POR ALIUSCHA MARTINS
O ano de 2013 pode ter parecido atípico para muitos brasileiros e um bocado de gente pode ter estranhado aquele povo que sempre pareceu indolente e alheio ao universo político ter tomado as ruas com tanto furor. Eram tantas as vozes, o enfrentamento tão evidente, que a tevê nem pode disfarçar o seu rubor. A única coisa que não saltava aos olhos e que seguia seu eterno curso era o esforço desmedido de criminalizar os movimentos sociais. E a despeito disso não faltará em nosso vasto mundo gente pra dizer que a truculência do estado é produto do vandalismo do povo. Mas basta lembrar que até prisão por porte de vinagre a gente teve que engolir pra desfazer a fantasia de que o estado está a serviço do povo. Na semana passada um garoto foi condenado à cinco anos de prisão por carregar na rua duas garrafas de desinfetante, essa decisão tão descabida, incoerente e desconexa podia parecer o resultado impensado de um fenômeno que de repente assolou a nossa história.
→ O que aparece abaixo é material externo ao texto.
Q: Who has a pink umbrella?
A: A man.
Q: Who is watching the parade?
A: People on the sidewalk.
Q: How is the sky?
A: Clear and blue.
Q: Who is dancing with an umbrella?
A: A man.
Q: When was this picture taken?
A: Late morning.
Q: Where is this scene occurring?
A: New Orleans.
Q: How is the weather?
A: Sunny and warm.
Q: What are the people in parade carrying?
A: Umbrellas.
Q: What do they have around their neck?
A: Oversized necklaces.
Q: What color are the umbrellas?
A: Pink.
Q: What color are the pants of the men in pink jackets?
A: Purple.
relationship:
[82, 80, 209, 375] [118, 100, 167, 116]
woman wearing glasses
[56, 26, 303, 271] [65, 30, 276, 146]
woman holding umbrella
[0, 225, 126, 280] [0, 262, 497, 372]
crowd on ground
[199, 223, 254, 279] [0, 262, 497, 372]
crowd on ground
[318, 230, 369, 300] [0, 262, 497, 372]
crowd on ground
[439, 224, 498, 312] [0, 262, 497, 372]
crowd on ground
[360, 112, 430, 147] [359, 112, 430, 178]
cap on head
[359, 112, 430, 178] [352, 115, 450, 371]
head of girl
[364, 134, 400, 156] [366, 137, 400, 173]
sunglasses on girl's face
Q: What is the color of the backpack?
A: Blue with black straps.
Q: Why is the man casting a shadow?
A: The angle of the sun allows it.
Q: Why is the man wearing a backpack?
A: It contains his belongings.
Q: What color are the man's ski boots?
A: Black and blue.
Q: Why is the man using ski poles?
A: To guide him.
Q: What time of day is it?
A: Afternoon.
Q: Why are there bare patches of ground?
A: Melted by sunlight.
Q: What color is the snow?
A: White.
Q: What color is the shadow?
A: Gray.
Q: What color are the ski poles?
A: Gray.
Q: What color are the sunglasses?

Um episódio triste que foge à regra. Mas não. Culpar e violentar o cidadão ou a parcela da sociedade que quer apontar as suas contradições é um ato orquestrado pelos sujeitos que tem seus privilégios atrelados a essas desigualdades. Definitivamente importa dizer que o jogo que a nossa sociedade brinca não é o da dança da cadeira, em que ocupam os lugares os meninos mais atentos e preparados para isso. Nesse tabuleiro a gente é soldado de batalha protegendo general e “O Rei Mandou” é brincadeira de lei nesse nosso quintal.
Ainda que com vigor se insista para exceder Joinville do mapa, ela não está no céu que é um lugar mágico, ela pertence ao chão e por isso mesmo foi também palco da nossa atrocidade. Em agosto, mesmo advertida pela sabedoria popular de que este é um mês de desgostos, eu participei de uma manifestação do Movimento Passe Livre. Não apenas por uma concordância linguística já que, estando de passagem pelo mundo, tudo aquilo que enuncia a liberdade recebe minha atenção. Nem porque acho chique as propostas europeias para o transporte coletivo. Mas porque, caminhando pela cidade eu sofro os problemas das iniciativas individuais e compreendo a urgência de se pensar a coletividade. Acompanho a algum tempo os debates propostos pelo Movimento Passe Livre e estou convencida da urgência de estabelecermos outros modelos de transporte para recriar uma nova dinâmica social. Nessa manifestação que foi marcada por muita chuva, cansados de empunhar cartaz sem fazer eco, achamos prudente comparecer e contribuir com a reunião do conselho da cidade. O conselho era uma formalidade exigida pela burocracia do estado que, inclusive, já havia sido considerado irregular pela própria burocracia do estado. Não fomos convidados ao conselho, nem nossa participação era aceita, por isso nos fizemos entrar. Esse conflito quebrou uma dobradiça da porta do salão da Harmonia Lyra, local onde a reunião acontecia.
Não só a logística da cidade mas também o modelo de representação política proposto pelo MPL é uma grande contribuição para o nosso tempo. Cada matéria veiculada pelo aparelho midiático em junho deste ano que tentava apontar um líder ao movimento, nos chamava atenção para o fato de que não estamos acostumados a nos representar e, por força do hábito, nos querem governar e não nos permitem que sejamos protagonistas nem sequer da nossa própria rebeldia. E me ocorre agora que, talvez seja essa a afronta maior, o que leva um advogado como Álvaro Cauduro de Oliveira, assessor jurídico e conselheiro da cidade em representação à Câmara dos Dirigentes Lojistas (CDL), e sócio proprietário da Sociedade Harmonia Lyra a processar aleatoriamente uma pessoa por uma dobradiça quebrada não é a sua preocupação com a porta (que já estava consertada no dia seguinte sem maiores danos) mas a ameaça verdadeira de que estamos inclinados a não nos sujeitarmos à ordem. Estamos dispostos a nos representarmos e a ocuparmos os lugares que nos são devidos sem que lhe sobrem poltronas estofadas. O processo judicial movido por seu Cauduro faz cada um de nós alvo de sua violência, da violência dessa gente poderosa que faz uso do aparato do estado para a manutenção de seu poder e enquanto a justiça se ocupa de uma dobradiça de porta as empresas Gidion e Transtusa seguem fazendo uso do dinheiro público sem nem sequer apresentar decentemente suas planilhas de custo. E parece que a licitação para o transporte público em Joinville vai realmente sair, no dia da semifinal da copa do mundo. Coincidência?
Aliuscha Martins é professora e militante.